Dick Frizzell is without doubt one of the most influential artists working in New Zealand today. Given the rapid and complex societal change that has occurred in New Zealand over the last thirty years, questions of Kiwi identity, culture, environment, and art are ever relevant and as a practising artist, Frizzell is firmly ensconced in a role that asks him to query, to needle, to invent, to reflect. That he still performs this role with dedication and assurance underscores Frizzell’s commitment to his art, his ideas and his environment.
“It was while working in the environment of commercial advertising that Frizzell began to pluck familiar objects from their usual context and turn them into arresting images. Several products that were ‘household’ names to New Zealanders in the late 1970’s became icons in Frizzell’s hands. From sources as varied as canned fish wrappers, corner shop signage and junk mail, he turned images into paintings, giving titles that introduced unexpected associations.” (1)
Frizzell’s work has often had “an eclectic quality, brought about by the variety of styles he has borrowed, pastiched or commented on in his art.

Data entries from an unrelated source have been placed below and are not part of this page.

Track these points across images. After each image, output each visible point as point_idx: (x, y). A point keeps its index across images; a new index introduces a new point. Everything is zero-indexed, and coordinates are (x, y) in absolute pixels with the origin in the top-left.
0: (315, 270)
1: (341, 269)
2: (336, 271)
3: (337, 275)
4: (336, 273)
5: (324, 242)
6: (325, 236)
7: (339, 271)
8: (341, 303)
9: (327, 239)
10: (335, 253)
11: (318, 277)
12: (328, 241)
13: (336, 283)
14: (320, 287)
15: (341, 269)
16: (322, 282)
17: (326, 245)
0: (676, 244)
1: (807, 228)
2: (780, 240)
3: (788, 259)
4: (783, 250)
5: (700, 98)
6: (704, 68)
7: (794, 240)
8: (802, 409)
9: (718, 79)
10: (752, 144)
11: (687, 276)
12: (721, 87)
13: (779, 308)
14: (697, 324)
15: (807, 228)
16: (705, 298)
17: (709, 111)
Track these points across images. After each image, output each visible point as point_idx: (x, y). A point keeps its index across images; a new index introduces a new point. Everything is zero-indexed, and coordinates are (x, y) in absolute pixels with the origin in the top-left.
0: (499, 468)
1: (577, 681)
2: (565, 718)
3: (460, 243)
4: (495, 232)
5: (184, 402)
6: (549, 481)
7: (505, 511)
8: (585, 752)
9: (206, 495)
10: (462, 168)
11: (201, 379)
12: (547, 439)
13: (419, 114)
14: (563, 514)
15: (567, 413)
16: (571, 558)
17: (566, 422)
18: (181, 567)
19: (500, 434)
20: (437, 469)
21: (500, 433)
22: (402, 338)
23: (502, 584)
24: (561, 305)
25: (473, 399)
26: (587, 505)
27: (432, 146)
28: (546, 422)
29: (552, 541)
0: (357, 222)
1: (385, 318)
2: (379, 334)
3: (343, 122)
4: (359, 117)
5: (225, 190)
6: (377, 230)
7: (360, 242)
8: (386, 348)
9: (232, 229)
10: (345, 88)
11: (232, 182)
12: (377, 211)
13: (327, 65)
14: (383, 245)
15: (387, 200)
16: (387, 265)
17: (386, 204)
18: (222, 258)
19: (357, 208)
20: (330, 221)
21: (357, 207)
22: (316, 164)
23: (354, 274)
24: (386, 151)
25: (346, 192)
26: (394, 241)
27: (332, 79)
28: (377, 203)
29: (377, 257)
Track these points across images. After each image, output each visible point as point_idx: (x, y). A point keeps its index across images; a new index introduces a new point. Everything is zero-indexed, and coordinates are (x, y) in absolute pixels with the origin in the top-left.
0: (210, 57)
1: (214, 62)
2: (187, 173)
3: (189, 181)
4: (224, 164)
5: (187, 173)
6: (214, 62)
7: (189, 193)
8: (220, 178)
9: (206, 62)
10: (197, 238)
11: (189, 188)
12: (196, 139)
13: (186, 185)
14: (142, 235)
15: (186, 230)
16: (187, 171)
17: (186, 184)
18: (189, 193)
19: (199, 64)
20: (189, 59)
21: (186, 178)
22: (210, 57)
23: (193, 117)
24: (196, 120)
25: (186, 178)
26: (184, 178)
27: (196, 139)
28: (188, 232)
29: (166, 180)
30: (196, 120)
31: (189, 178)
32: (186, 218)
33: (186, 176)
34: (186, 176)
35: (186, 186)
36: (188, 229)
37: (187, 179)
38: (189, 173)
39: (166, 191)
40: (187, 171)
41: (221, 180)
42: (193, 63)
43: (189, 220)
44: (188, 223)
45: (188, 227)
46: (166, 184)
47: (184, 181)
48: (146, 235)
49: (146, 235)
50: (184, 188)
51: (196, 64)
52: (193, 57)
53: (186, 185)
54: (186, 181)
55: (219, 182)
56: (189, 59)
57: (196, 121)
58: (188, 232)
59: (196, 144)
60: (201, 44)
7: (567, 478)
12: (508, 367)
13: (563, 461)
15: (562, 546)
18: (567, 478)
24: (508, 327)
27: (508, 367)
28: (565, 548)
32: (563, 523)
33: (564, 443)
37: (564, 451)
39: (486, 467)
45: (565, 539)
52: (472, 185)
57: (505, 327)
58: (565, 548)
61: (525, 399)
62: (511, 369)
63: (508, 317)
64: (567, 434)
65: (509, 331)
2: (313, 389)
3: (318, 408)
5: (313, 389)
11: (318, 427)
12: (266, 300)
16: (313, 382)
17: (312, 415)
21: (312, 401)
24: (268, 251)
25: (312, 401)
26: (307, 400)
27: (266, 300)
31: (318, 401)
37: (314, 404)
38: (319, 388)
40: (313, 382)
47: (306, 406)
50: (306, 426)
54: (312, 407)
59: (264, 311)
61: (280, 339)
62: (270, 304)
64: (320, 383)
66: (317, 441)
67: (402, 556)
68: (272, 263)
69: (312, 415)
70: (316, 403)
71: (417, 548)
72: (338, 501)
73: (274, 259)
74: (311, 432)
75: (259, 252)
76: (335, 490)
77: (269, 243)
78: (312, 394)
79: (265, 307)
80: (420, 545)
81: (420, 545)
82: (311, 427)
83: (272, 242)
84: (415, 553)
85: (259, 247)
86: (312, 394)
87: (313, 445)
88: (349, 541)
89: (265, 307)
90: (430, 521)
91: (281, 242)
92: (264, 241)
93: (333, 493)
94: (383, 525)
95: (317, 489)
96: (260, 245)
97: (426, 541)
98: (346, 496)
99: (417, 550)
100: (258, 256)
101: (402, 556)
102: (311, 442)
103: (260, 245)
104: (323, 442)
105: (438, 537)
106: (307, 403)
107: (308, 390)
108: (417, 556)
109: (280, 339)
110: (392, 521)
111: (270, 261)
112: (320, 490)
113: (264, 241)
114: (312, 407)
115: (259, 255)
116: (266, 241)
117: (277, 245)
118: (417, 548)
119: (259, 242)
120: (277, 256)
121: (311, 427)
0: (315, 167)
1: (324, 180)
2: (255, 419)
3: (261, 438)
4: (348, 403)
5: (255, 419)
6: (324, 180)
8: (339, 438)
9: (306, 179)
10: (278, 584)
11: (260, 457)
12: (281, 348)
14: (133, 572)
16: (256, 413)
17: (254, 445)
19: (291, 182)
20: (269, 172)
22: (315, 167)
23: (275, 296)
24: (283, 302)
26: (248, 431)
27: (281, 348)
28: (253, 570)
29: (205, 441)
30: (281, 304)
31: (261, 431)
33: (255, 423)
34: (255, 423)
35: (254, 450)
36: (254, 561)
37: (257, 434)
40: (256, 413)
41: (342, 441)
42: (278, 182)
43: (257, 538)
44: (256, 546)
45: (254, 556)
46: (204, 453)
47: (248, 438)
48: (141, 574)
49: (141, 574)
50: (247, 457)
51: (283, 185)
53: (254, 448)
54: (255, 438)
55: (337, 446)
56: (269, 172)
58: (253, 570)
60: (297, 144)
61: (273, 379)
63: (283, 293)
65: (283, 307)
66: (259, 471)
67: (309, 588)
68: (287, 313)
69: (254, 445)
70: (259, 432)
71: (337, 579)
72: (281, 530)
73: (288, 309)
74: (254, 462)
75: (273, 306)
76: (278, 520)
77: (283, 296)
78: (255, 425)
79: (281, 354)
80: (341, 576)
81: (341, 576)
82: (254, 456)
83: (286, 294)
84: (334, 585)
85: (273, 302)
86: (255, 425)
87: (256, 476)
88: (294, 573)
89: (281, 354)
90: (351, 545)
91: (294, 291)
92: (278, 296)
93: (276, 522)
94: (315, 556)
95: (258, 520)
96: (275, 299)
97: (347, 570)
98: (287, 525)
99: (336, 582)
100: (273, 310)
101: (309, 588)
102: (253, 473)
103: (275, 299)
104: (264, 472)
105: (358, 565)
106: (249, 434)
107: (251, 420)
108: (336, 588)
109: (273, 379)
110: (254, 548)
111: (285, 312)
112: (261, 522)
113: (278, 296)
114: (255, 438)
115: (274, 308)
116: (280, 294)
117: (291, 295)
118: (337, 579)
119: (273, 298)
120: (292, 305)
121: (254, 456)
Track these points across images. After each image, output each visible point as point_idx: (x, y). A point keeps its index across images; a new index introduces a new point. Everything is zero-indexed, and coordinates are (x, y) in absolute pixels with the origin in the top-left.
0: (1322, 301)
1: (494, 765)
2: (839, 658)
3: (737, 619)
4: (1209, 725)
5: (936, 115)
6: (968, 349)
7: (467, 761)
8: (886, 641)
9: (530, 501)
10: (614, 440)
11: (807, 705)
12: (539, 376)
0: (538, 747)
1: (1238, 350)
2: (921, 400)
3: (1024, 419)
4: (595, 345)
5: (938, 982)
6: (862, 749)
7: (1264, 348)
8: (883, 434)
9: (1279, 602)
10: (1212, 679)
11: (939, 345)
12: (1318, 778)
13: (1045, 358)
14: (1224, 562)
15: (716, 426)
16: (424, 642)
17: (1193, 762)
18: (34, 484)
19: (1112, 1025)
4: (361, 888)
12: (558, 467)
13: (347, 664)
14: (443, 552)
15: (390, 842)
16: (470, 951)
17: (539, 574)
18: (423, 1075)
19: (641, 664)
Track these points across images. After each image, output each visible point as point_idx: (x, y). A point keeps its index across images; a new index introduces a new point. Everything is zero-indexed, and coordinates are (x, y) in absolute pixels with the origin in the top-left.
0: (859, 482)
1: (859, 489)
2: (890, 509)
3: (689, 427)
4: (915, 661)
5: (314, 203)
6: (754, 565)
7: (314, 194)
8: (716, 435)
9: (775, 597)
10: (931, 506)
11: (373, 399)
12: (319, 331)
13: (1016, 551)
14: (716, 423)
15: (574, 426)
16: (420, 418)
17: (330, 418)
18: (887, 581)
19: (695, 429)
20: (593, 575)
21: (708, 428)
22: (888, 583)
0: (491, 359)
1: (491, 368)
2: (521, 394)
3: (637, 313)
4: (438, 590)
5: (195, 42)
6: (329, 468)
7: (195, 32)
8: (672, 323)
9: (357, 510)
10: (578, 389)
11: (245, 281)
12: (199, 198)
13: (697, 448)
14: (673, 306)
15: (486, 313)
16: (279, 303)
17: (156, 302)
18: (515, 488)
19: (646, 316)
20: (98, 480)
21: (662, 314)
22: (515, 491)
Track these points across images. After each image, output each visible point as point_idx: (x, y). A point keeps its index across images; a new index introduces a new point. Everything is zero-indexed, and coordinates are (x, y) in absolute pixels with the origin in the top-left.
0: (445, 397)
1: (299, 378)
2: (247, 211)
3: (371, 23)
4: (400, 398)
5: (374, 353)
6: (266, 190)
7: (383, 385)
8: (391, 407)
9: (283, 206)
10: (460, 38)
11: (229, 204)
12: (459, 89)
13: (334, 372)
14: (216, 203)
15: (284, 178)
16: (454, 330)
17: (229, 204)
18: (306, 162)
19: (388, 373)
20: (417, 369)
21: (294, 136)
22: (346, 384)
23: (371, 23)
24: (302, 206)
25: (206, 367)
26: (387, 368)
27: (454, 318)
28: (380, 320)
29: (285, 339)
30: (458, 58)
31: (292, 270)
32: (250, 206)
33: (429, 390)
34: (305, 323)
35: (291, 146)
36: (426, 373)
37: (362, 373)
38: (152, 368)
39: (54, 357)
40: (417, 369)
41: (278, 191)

In much of his imagery, no line is drawn between low art sources such as comic book illustrations or packaging and the high art references with which his painting is freely sprinkled.” (2)
Although primarily a painter, Frizzell also produces an extensive range of works on paper including lithographs and screen prints. Prints and paintings "inspired by comics, advertising trademarks, Māori iconography and rural road signs have flowed out of him for more than four decades, during which time Frizzell has enlivened the local art world with his wit. His is a world in which no image is too sacred or too banal." (3) Frizzell has engendered discussions about cultural (mis)appropriation, bicultural cross-fertilisations, art as design, and the politicisation of New Zealand art to name but a few. It was crucial that these issues began to be addressed and Frizzell continues to do so to this day.